- **CUPLIKAN HALAMAN**
◇ ◇ ◇ ◇

BEKERJA SAMA DALAM LINGKUNGAN SOSIAL YANG BERBEDA
BEKERJASAMA DALAM LINGKUNGAN SOSIAL YANG BERBEDA
Angkatan
kerja dalam sebuah perusahaan sekarang ini semakin beragam. Banyak perusahaan-perusahaan
bertarap multinasional yang memperkerjakan orang-orang dari latar belakang
budaya yang berbeda. Akibatnya angkatan kerja semakin beragam dalam hal
struktur keluarga, jenis kelamin, budaya, agama, dan latar belakang pendidikannya.
A.
Berkomunikasi
dengan Pelanggan dan Kolega Dari Latar Belakang yang Berbeda
Budaya
adalah merupakan suatu sistem simbol, sikap, keyakinan, harapan, dan norma
tingkah laku yang dimiliki bersama. Sementara sub budaya merupakan
kelompok-kelompok yang berlatar belakang berbeda yang ada dalam suatu budaya
utama. Orang-orang mempelajari budaya baik itu secara langsung ataupun tidak
langsung dari anggota kelompoknya. Saat anda tumbuh didalam suatu budaya anda
akan diajarkan siapa anda serta bagaimana berfungsi secara baik dalam budaya
tersebut oleh para anggota kelompok lainnya.
Cara
pandang seseorang atas budaya lain tidak selalu akan menerima dan memahaminya,
ada yang cenderung bersikap menyamaratakan dengan budaya sendiri. Sikap
tersebut disebut dengan etnosentrisme.
Etnosentris adalah kecenderungan untuk menilai semua kelompok lain menurut
standar, tingkah laku, dan tradisi kelompok sendiri dan memandang kelompok ataupun
budaya lain lebih rendah.
1.

◇ ◇ ◇ ◇

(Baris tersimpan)
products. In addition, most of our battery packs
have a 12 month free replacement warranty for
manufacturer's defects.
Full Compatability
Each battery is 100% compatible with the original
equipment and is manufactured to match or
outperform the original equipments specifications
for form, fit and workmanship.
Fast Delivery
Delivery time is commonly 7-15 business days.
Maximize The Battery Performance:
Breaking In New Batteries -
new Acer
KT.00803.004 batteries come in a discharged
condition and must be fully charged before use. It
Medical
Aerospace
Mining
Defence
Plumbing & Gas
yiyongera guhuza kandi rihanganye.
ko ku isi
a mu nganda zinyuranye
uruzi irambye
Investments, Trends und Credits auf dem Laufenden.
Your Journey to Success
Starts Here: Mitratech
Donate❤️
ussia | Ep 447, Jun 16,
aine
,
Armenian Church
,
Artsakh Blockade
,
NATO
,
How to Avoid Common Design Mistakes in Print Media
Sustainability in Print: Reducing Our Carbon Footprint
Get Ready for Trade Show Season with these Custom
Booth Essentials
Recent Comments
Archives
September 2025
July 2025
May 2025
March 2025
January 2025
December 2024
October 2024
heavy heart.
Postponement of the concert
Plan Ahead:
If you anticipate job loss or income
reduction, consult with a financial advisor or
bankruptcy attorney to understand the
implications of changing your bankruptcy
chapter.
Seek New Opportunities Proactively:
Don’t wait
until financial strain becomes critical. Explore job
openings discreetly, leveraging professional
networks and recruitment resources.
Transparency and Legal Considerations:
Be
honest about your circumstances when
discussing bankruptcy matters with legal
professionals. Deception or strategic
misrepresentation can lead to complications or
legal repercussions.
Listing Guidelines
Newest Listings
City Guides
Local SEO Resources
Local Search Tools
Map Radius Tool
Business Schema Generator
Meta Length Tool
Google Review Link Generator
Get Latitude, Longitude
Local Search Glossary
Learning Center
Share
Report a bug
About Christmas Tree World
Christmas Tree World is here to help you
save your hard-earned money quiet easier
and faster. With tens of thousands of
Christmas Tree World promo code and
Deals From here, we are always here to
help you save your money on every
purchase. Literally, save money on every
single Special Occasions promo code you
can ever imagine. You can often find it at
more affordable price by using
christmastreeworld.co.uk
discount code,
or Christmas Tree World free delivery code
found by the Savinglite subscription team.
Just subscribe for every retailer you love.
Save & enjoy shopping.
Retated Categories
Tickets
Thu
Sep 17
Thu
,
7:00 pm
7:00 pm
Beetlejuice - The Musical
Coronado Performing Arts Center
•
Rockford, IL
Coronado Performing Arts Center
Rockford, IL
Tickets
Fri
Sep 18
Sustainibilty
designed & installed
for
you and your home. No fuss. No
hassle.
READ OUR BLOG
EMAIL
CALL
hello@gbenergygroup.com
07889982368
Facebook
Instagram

◇ ◇ ◇ ◇

- **TUGAS ANDA**
Ubahlah "multinasional" menjadi "internasional" pada teks tentang keragaman angkatan kerja, lalu tuliskan seluruh bagiannya mulai dari "BEKERJA SAMA DALAM" sampai ke "latar belakang pendidikannya.".

- **JAWABAN**
BEKERJA SAMA DALAM LINGKUNGAN SOSIAL YANG BERBEDA
BEKERJASAMA DALAM LINGKUNGAN SOSIAL YANG BERBEDA
Angkatan
kerja dalam sebuah perusahaan sekarang ini semakin beragam. Banyak perusahaan-perusahaan
bertarap internasional yang memperkerjakan orang-orang dari latar belakang
budaya yang berbeda. Akibatnya angkatan kerja semakin beragam dalam hal
struktur keluarga, jenis kelamin, budaya, agama, dan latar belakang pendidikannya.